As the Yong Siew Toh Conservatory of Music celebrates its 20th year, we reflect upon musical resonances flowing in and out of Southeast Asia and particularly – since hosting its inaugural artistic research symposium in 2009 – towards the global synergistic growth in the field of artistic research.

As with our four previous artistic-research symposia, Flowing Resonances seeks to address the kaleidoscopic issues facing musicians as they develop their musical art; creative practices rippling within the repercussions of global socio-political shifts – including the 2020 pandemic, the climate crisis, and the ever-evolving digital landscape – all challenging and inspiring what it means to be a twenty-first century musical artist.

The previous Performers(‘) Present: Telling Stories symposium took place in October 2019, just on the cusp of the COVID-19 pandemic. Even with the numerous seismic global developments afoot in the late 2010’s, it would have been impossible to predict the calamities that were about to unfold. And yet, despite the world coming to a crashing halt in 2020, humankind persevered. Medical and technological innovation flourished.

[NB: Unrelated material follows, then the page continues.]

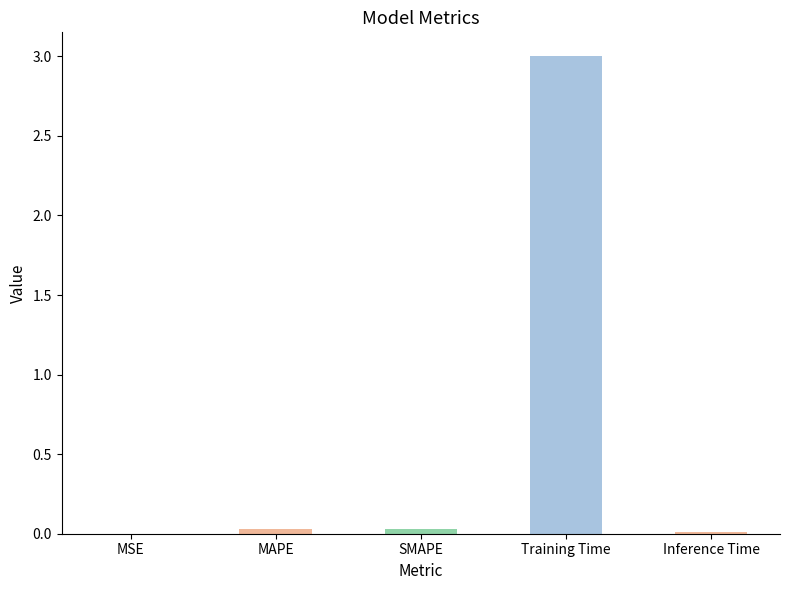

The value at Training Time is 5.1. True or false?

False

Solutions to seemingly insurmountable challenges were discovered. Notwithstanding the overwhelming tragedies of death and loss, the globe kept rotating on its axis. Musicians kept making music, even discovering some new streams of artistic expression. And humanity flowed like a river.

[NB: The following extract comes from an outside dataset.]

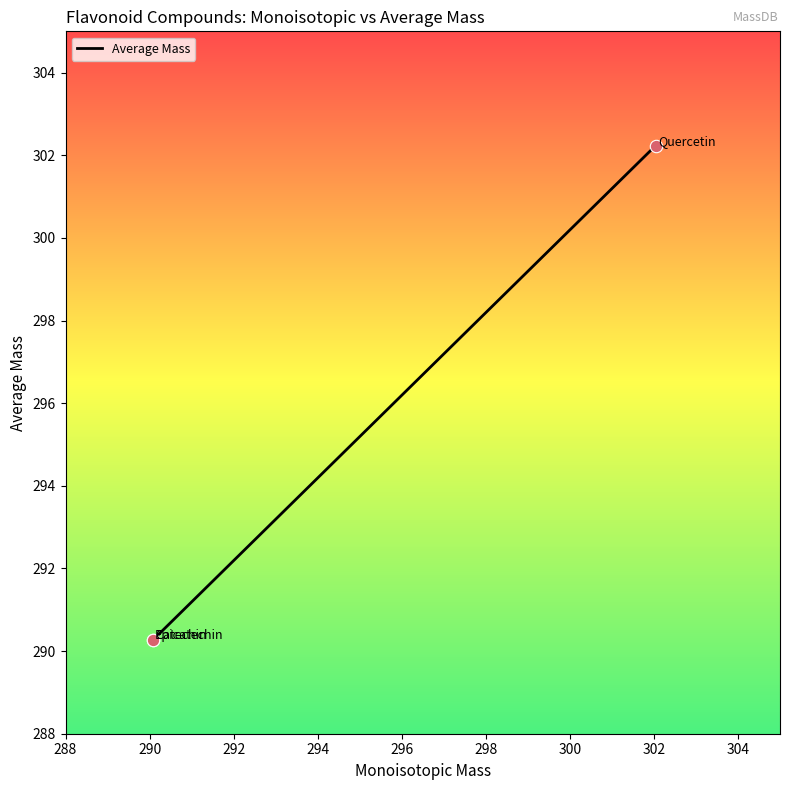

What is the change in value from 290 to 292?

+12.0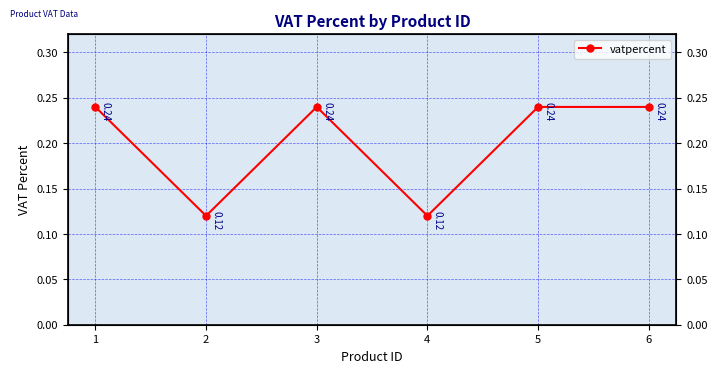

How many lines are shown in the chart?

1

The new millennium has witnessed much global evolution in artistic research and creative practices in music. This same quarter century has coincided with a meteoric growth of European classical music throughout Asia. Southeast Asia, in particular, has fostered numerous institutions for the performance, study, and preservation of the European classical tradition, whilst also inspiring new resonances through its own traditional musical practices. Born in East Asia, the gong – through its all-encompassing soundscape iconographically associated with cosmic vibration – is a beautiful representation of universal resonance born out of cacophony. Though the pandemic reminded us of the reflective power of quietude, the gift of being present for reverberant, flowing resonances has rarely been more welcomed.